In der St. Marienkirche gespürt, dass Europa viel verbindet

Eindrücke vom Tag des offenen Denkmals in Frankfurt/Oder

Unter dem Motto „Sharing heritage“ – zu deutsch „das Erbe teilen“ – hatte die Europäische Kommission das Jahr 2018 zum Europäischen Kulturerbejahr erklärt. Ziel war es einerseits, an das Europäische Denkmalschutzjahr 1975 anzuknüpfen, das damals international einen riesigen Motivationsschub für die Gedanken des Denkmalschutzes und der Denkmalpflege brachte. Zum anderen sollte die Idee eines vereinten Europas, die in den letzten Jahren an Strahlkraft verloren hat, durch Verweis auf gemeinsame kulturelle Wurzeln neuen Glanz erhalten. Ein Fazit des diesjährigen Kulturerbejahres muss erst noch gezogen werden. Viele interessante Veranstaltungen fanden statt; die großen Diskussionen in der Öffentlichkeit und damit die erhoffte Breitenwirksamkeit jedoch blieben aus. Am zweiten Wochenende des September, an dem zum 25. Male der Tag des offenen Denkmals zahlreiche Besucher anlockte – passend in diesem Jahr zum Thema „Entdecken was verbindet“ – war nun noch einmal Gelegenheit, sich der Thematik des europäischen Kulturerbes zu nähern.

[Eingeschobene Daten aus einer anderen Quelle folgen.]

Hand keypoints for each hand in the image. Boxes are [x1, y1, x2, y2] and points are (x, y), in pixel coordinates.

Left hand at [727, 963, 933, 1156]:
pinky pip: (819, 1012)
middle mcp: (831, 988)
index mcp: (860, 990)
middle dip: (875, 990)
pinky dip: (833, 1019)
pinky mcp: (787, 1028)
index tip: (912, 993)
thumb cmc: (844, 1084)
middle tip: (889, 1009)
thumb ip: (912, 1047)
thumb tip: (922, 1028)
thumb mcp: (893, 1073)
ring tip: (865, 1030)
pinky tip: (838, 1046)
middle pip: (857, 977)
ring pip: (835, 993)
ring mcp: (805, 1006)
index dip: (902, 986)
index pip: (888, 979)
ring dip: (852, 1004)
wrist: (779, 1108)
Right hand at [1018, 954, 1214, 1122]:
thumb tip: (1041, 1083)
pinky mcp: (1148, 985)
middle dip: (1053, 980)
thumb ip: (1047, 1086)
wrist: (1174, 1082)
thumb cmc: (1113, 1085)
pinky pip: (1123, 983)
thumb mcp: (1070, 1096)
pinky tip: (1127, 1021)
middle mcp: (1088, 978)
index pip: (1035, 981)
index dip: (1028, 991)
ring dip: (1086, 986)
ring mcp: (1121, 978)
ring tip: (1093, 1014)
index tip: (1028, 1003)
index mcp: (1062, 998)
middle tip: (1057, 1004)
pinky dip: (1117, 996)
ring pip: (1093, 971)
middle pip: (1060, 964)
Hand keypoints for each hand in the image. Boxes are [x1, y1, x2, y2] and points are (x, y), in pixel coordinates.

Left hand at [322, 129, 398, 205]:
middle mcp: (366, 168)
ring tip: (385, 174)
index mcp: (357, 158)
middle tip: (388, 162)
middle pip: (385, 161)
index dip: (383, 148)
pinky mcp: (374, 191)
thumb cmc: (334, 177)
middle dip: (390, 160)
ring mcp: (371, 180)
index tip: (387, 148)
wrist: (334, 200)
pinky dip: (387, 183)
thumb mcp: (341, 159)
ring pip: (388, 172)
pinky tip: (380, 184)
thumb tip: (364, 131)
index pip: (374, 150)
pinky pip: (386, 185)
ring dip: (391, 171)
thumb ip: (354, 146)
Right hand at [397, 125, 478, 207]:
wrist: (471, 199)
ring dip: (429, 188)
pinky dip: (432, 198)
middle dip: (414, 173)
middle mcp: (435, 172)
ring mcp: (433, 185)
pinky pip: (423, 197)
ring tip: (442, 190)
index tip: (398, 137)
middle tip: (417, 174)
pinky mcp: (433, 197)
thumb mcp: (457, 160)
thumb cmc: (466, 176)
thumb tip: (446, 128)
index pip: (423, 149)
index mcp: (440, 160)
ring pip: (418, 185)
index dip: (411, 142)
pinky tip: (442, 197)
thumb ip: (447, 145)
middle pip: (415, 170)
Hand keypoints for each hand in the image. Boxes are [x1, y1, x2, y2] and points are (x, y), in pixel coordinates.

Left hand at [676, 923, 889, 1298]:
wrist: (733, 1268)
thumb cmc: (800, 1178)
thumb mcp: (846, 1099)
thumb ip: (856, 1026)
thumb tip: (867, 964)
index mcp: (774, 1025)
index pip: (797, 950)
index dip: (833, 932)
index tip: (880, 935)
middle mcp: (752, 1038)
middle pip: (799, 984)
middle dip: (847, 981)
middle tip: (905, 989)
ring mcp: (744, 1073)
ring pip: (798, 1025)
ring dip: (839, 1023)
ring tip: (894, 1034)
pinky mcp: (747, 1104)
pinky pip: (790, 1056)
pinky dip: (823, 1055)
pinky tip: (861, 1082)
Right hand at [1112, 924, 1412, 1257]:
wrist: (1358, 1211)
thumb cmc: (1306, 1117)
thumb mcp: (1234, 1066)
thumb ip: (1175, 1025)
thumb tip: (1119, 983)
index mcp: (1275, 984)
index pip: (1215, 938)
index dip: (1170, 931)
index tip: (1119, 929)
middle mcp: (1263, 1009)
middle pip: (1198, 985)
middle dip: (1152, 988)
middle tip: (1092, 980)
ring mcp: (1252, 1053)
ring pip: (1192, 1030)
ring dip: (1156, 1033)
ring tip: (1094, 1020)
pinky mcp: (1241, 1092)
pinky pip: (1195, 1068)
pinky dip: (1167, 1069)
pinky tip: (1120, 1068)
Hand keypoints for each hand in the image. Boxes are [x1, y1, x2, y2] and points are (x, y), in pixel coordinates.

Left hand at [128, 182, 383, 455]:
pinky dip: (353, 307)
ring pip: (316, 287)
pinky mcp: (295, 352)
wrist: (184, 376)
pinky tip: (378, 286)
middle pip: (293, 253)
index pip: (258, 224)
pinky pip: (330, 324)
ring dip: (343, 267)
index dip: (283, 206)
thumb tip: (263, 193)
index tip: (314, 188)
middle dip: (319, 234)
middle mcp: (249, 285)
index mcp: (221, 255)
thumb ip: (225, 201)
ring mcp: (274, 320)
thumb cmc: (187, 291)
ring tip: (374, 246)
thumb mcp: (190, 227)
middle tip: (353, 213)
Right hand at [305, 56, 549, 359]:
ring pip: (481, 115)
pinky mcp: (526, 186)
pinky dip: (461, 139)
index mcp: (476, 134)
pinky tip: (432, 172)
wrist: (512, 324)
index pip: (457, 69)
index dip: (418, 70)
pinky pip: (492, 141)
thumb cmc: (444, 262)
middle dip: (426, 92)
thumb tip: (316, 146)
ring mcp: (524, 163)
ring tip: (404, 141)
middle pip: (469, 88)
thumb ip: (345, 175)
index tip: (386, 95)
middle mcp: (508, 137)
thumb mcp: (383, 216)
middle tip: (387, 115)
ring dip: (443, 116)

Konzert in der Frankfurter St. Marienkirche zum Tag des offenen Denkmals

Einen der Höhepunkte im Land Brandenburg bot am Sonntag, dem 9. September, ein Konzert in der St. Marienkirche zu Frankfurt an der Oder. Eingeladen hatten im Rahmen der Konzertreihe „Musikschulen öffnen Kirchen“ der Verband der Musik- und Kunstschulen Brandenburg und der Förderkreis Alte Kirchen. Beide Partner initiieren die Reihe seit mittlerweile zwölf Jahren gemeinsam, allein in diesem Jahr finden 71 Musikschul-Konzerte in brandenburgischen Gotteshäusern statt. Bewusst  hatten  wir  die  europäische Doppelstadt Frankfurt-Slubice als Veranstaltungsort ausgewählt und auch die Auswahl der musizierenden Jugendlichen verkörperte den europäischen Gedanken. Das Deutsch-Polnische Jugendorchester eröffnete das Konzert bravourös mit der Ouvertüre aus Marc-Antoine Charpentiers Te Deum, dessen Fanfarenklang als Motiv der Eurovisionssendungen im Fernsehen inzwischen fast so etwas wie eine zweite europäische Hymne  geworden ist. Es folgten die Ouvertüre D-Dur von Johann Christian Bach, dem jüngsten Sohn Johann Sebastians und die „Mala Suita“ des polnischen Komponisten Witold Lutoslawski. Unbestrittener Höhepunkt des Konzertes waren dann Auszüge aus der gewaltigen Chorkomposition „Symphonic Adiemus“ des walisischen Gegenwartskomponisten Karl Jenkins, eindrucksvoll dargeboten vom Mädchenchor LIRA aus dem weißrussischen Minsk und dem Jenkins Men Choir, einem Projektchor mit Sängern unter anderem aus Szczecin, Frankfurt/Oder und Berlin. Standing Ovations aus der voll besetzten Frankfurter Marienkirche  waren den Musikern sicher. Als Zugabe erklang stimmgewaltig und passend zum eindrucksvollen Sakralraum der Schlusschoral aus Bachs Johannespassion „Ach Herr, lass dein lieb Engelein.“

In einem Grußwort zu Beginn des Konzertes würdigte Landeskonservator Dr. Thomas Drachenberg das mehrfache Wunder der Auferstehung der Frankfurter Marienkirche. Im April 1945 wurde das Gotteshaus, ebenso wie die komplette Innenstadt, stark zerstört. Trotz diverser Notsicherungsmaßnahmen kam es in späteren Jahren zu weiteren Teileinstürzen. In Zeiten  der DDR wurde lediglich die Sakristei wieder hergestellt und in kirchliche Nutzung genommen. Erst nach der sogenannten Wende nahm der Wiederaufbau richtig Fahrt auf. 1998 wurden die Hauptdächer über Chor und Langhaus fertig gestellt, später auch der imposante Nordturm, mit seiner einprägsamen Farbigkeit inzwischen wieder das Wahrzeichen Frankfurts, wieder hergestellt. Das damalige Konzept sah lediglich eine „Ruine unter Dach“ vor. Spätestens seit der Rückkehr der berühmten Glasfenster aus dem 14. Jahrhundert, die Jahrzehnte lang versteckt in den Depots russischer Museen lagerten und seit 2009 wieder vollständig im Chor zu bewundern sind, ist St. Marien wieder zu Frankfurts Bürgerkirche ge- worden. Die Spenden anlässlich des Konzertes waren für die Sanierung der Glockenanlage bestimmt. Und auch sonst bleibt noch mancherlei zu  tun, um die Restaurierung des Innenraumes und seiner Ausstattung abzuschließen. Zumindest in der Frankfurter Marienkirche war am diesjährigen Tag des offenen Denkmals ein Hauch von Europa zu spüren. Auch im Publikum saßen zahlreiche Besucher aus der Schwester- und Nachbarstadt Slubice. Begegnungen dieser  Art sollten noch weit mehr als bisher zur Normalität werden.